Do you have a habit of putting relentless pressure on yourself to please others and be perfect?
Does it sometimes feel as if there’s a Manager or Boss living in your brain who is constantly cracking the whip?
What would it be like to be gentle with yourself when you make mistakes, which, by the way, is a very normal part of being human?
Are you ready to get off the endless “not good enough” treadmill that saps your self confidence, and leaves you feeling too spent to be creative, playful, and enjoy the love and support in your life?
Though Her Life Looked Great on Paper, She Never Felt Good Enough
Sienna came to therapy because despite the fact that her life looked “great on paper”, she never felt good enough.
Like Sienna, Jim, also had a thriving career, but despite being very successful professionally, his inner Critic was clobbering him every waking moment, so much so that he started to have suicidal thoughts.
If you are like Sienna or Jim, the people in your life may either experience you as either very hard to please, excessively self reliant, or isolated and depressed.
Rumination and Worry Don’t Work The Way They’re Supposed To…
Both Sienna and Jim came to therapy to get relief from the constant drone of rumination and worry that made them feel insecure, indecisive, and exhausted.
In therapy they had the opportunity to take meaningful steps to overcome their perfectionism, and take better care of themselves.
Relentless Pressure to Please Others and Be Perfect Is Often Rooted in Our Earliest Attachment Relationships
Not surprisingly the pattern of putting relentless pressure on oneself and trying to please others does not exist in a vacuum.
In Sienna’s case being hard on herself helped her to meet her Mom’s exceedingly high standard, and avoid her disappointment and criticism.
In Jim’s case, being a high achiever literally saved his life, or he may have met the fate of his neighbor’s kids who joined gangs and got into drugs.
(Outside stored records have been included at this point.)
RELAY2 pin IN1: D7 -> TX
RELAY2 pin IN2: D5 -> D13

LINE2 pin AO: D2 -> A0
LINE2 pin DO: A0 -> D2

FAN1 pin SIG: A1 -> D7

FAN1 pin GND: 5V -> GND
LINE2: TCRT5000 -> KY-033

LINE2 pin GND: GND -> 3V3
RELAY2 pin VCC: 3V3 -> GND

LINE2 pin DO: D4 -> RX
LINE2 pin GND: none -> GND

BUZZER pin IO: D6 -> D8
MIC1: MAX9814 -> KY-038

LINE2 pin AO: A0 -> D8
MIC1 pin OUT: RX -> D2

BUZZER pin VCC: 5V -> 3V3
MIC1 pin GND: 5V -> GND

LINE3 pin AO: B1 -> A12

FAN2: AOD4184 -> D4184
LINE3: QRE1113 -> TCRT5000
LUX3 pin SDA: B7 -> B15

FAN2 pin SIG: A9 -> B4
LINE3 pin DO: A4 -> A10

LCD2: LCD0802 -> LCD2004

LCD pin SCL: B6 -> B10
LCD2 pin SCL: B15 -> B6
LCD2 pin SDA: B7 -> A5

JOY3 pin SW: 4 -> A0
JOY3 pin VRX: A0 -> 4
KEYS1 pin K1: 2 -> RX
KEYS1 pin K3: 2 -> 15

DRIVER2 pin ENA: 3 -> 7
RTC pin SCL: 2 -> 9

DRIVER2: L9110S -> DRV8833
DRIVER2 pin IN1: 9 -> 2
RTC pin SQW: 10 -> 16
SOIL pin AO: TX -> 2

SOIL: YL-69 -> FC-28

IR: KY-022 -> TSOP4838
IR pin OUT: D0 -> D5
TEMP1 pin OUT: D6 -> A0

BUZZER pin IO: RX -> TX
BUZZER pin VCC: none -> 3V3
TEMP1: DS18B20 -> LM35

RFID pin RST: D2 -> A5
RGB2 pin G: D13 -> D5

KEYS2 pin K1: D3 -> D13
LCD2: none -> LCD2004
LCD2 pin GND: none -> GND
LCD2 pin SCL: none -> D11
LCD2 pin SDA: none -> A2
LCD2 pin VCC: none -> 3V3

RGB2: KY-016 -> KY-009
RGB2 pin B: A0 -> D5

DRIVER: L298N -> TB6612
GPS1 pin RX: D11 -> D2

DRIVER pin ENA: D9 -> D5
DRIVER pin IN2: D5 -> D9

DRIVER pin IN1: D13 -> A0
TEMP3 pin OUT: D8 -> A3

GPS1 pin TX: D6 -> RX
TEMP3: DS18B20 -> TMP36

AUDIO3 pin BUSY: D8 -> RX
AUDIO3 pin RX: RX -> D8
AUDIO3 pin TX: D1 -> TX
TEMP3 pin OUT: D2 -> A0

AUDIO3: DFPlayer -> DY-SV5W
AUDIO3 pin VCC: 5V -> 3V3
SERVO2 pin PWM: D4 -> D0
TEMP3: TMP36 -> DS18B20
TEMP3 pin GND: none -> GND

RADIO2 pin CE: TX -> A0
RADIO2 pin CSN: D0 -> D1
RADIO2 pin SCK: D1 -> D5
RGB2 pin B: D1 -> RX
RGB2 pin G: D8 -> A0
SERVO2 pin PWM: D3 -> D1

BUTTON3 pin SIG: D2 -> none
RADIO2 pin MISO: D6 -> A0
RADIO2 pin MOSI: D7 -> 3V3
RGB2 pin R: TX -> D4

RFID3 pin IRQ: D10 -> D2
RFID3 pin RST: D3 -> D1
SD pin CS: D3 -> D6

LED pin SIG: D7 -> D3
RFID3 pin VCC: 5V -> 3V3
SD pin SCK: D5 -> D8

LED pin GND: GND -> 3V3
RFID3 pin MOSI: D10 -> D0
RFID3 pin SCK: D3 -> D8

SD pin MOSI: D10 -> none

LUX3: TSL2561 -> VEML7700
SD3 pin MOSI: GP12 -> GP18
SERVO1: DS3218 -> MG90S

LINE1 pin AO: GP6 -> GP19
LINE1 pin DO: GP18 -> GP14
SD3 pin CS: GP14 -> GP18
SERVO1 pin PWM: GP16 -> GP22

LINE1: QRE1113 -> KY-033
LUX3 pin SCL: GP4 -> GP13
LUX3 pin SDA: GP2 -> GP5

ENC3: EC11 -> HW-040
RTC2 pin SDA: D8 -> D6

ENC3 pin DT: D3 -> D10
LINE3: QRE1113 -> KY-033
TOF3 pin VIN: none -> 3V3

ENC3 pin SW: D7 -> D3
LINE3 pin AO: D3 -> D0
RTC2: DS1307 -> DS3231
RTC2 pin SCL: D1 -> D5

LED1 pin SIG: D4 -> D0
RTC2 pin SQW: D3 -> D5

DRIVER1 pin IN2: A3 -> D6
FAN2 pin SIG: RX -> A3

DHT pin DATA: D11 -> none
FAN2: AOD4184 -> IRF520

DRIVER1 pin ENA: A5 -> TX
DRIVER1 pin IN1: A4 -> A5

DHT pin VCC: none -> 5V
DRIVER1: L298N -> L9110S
Putting relentless pressure on yourself to please others and be perfect is often a strategy rooted in your earliest attachment relationships. It’s an outlet. Instead of feeling anxious, putting pressure on yourself to perform is a great exit strategy.
“You learned to hold yourself with pressure.” I often tell Clients who feel anguished, soul sucked and exhausted from a debilitating version of this pattern.
“It’s Not Your Fault, And You Do Have a Choice”
“It’s not your fault, but you do have choice.” I tell them.
“Would you like to be more kind and compassionate with yourself?” I ask.
“Would you like to put yourself first?” I encourage.
For many people therapy is the first time they become conscious of the real painful toll their relentless pressure to please others and be perfect has had on them .
A lot of people have a hard time letting it go, because without the necessary evil of perfectionism, and the intense stress and fear that comes with it, many people are convinced that they’ll forget their keys, make irreparable mistakes, put their foot in their mouth, and basically commit professional suicide!
But this is anxiety talking.
The truth is that a bit of pressure is okay, but off the charts pressure over time has a very negative impact on health, wellbeing, and as a result our performance inevitably suffers too!
Therapy Can Be a Crossroads to Treating Yourself with Kindness, Respect, and Compassion
Therapy is all about acknowledging WHAT IS with compassion and understanding – such as the way you learned to treat yourself – and then recognize that you can develop a kind, respectful, compassionate relationship with yourself.
It starts with new, better habits, such as turning “not good enough” into self appreciation.
“It feels scary,” Sienna said.
Challenging the Irrational Belief that “If I Don’t Put Relentless Pressure on Myself to Please Others and Be Perfect, I WILL FAIL And Nobody Will Love Me!”
“If I just appreciate myself as I am, I won’t get anything done and I’ll let everyone down!” she said as the tears sprang to her eyes.
Like many people with perfectionistic tendencies, Sienna was afraid that if she didn’t put excessive pressure on herself she wouldn’t meet her goals, and everyone would reject and abandon her.
“I wonder if taking some of that pressure off yourself would actually give you more energy to care for yourself better, do a good job, and build relationships with people who value you for who you are? I said, offering her a gentle invitation.
“What would it be like to trust yourself instead of getting hijacked with worry?”
“I’d like that!” she said.
“Maybe then I’d have more energy and motivation to take that acting class I’ve been wanting to take for the last three years!”
“Exciting!” I said smiling at her warmly.
While putting relentless pressure on oneself to please others and be perfect is often an attachment strategy that developed to insulate children from an overly demanding parent, in adulthood it can take a toll on a person’s confidence, self esteem, creativity, and relationships. Overcoming perfectionism starts with acknowledging where it came from, and the protective function that it served. Through understanding and self compassion we can develop more sustainable and satisfying relationships with ourselves and others.